Many years ago a man living in Wales was involved in a tragic mining accident which necessitated the amputation of his right leg. After a period in the hospital, he was given an artificial leg. After it was fitted, the attendant asked him to get up and walk across the floor. Awkwardly, the man struggled to his feet and staggered across the room. Then, dragging himself painfully back to his chair, he slumped into it, utterly exhausted and discouraged.

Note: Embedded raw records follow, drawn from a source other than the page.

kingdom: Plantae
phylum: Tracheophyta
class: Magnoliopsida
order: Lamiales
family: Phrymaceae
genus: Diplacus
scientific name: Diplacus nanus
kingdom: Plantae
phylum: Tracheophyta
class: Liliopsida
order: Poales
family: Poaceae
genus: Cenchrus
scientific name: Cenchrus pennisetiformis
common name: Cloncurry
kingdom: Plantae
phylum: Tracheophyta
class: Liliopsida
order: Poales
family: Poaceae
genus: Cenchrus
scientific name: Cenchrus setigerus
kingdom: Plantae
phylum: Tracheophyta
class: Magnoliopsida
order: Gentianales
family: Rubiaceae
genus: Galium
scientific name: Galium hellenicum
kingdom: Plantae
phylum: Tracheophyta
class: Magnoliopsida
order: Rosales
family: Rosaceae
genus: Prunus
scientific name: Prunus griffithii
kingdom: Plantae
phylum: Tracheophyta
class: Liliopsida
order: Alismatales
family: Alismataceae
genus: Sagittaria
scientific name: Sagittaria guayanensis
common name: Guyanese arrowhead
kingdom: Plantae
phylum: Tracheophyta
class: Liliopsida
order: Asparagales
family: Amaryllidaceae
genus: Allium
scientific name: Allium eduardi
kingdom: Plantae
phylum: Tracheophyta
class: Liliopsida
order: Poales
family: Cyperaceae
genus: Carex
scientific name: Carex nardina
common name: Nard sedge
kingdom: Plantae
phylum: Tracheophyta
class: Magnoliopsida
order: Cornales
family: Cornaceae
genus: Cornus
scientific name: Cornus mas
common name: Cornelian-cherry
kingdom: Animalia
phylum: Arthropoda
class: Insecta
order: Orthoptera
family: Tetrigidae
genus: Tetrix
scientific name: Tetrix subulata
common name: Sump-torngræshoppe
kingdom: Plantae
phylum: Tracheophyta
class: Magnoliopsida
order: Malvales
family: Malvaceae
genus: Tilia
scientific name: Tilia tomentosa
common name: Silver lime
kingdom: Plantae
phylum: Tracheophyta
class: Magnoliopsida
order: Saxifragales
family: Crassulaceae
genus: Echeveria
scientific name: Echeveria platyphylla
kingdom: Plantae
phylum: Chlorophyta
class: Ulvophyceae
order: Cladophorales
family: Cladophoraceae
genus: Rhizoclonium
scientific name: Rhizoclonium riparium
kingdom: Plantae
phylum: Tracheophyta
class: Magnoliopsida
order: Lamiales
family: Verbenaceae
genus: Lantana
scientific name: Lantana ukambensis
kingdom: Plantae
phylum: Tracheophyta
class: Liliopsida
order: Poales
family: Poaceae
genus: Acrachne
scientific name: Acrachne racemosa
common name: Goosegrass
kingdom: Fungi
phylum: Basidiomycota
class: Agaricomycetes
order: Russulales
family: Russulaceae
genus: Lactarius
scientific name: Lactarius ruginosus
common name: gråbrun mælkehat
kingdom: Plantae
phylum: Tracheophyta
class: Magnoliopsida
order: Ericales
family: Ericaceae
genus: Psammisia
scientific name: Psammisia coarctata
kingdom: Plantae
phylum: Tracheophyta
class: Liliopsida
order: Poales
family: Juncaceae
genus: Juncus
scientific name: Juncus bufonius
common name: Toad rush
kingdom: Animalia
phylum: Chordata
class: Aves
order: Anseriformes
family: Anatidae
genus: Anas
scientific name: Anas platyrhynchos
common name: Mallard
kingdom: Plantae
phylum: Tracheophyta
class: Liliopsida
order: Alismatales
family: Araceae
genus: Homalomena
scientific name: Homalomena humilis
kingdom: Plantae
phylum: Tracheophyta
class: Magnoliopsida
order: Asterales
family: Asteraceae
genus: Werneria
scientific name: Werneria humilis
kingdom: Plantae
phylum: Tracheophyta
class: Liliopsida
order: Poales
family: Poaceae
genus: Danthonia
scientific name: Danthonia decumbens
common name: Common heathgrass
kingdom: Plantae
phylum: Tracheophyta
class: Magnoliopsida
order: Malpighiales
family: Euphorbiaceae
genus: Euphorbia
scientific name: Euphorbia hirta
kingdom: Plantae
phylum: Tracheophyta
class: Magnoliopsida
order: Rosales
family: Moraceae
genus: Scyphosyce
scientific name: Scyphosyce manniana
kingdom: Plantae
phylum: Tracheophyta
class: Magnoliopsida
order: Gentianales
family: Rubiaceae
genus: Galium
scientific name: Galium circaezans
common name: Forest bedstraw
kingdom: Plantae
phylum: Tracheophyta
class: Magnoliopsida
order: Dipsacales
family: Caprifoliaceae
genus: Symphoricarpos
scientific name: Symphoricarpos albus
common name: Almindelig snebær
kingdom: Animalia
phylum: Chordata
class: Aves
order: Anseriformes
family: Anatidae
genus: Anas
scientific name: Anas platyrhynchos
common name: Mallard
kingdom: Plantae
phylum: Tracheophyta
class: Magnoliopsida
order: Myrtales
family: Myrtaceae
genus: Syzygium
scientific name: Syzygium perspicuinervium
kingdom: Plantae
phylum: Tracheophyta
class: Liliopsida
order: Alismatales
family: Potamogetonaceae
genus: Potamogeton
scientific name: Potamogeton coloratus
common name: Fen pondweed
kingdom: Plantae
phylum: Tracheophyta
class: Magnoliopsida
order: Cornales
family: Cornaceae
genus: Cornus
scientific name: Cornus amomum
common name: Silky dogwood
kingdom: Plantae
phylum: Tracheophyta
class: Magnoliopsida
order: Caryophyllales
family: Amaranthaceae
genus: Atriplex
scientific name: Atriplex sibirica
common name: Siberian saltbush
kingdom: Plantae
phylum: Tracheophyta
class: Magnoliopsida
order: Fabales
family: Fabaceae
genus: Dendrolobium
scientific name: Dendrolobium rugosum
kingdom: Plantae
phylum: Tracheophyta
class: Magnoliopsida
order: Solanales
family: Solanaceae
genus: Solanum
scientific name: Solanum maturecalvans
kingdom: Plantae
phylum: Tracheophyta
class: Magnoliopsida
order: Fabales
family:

"That’s not how to do it," said the attendant. "Watch this!" Then he walked gracefully across the floor. "Ah," exclaimed the patient, "It’s all very easy for you because you don’t have any disability."
"Oh, haven’t I?" replied the attendant. "Look." Pulling up his trousers, he showed that he had not one artificial limb, but TWO!
Human leaders and counsellors can only function effectively while they remember their fallibility. When we begin to see ourselves as superior, and this happens all too easily, our usefulness evaporates and we tend to become dictators, rather than helpers. As Abraham Lincoln once said: “I am sorry for the man who can’t feel the whip when it is laid on the other man’s back.” We can’t get the speck out of someone else’s eye when they have to keep ducking to avoid the plank sticking out of our own eye, as Jesus made clear (Lk 6:42). To really help others we must be very conscious of our own fallibility.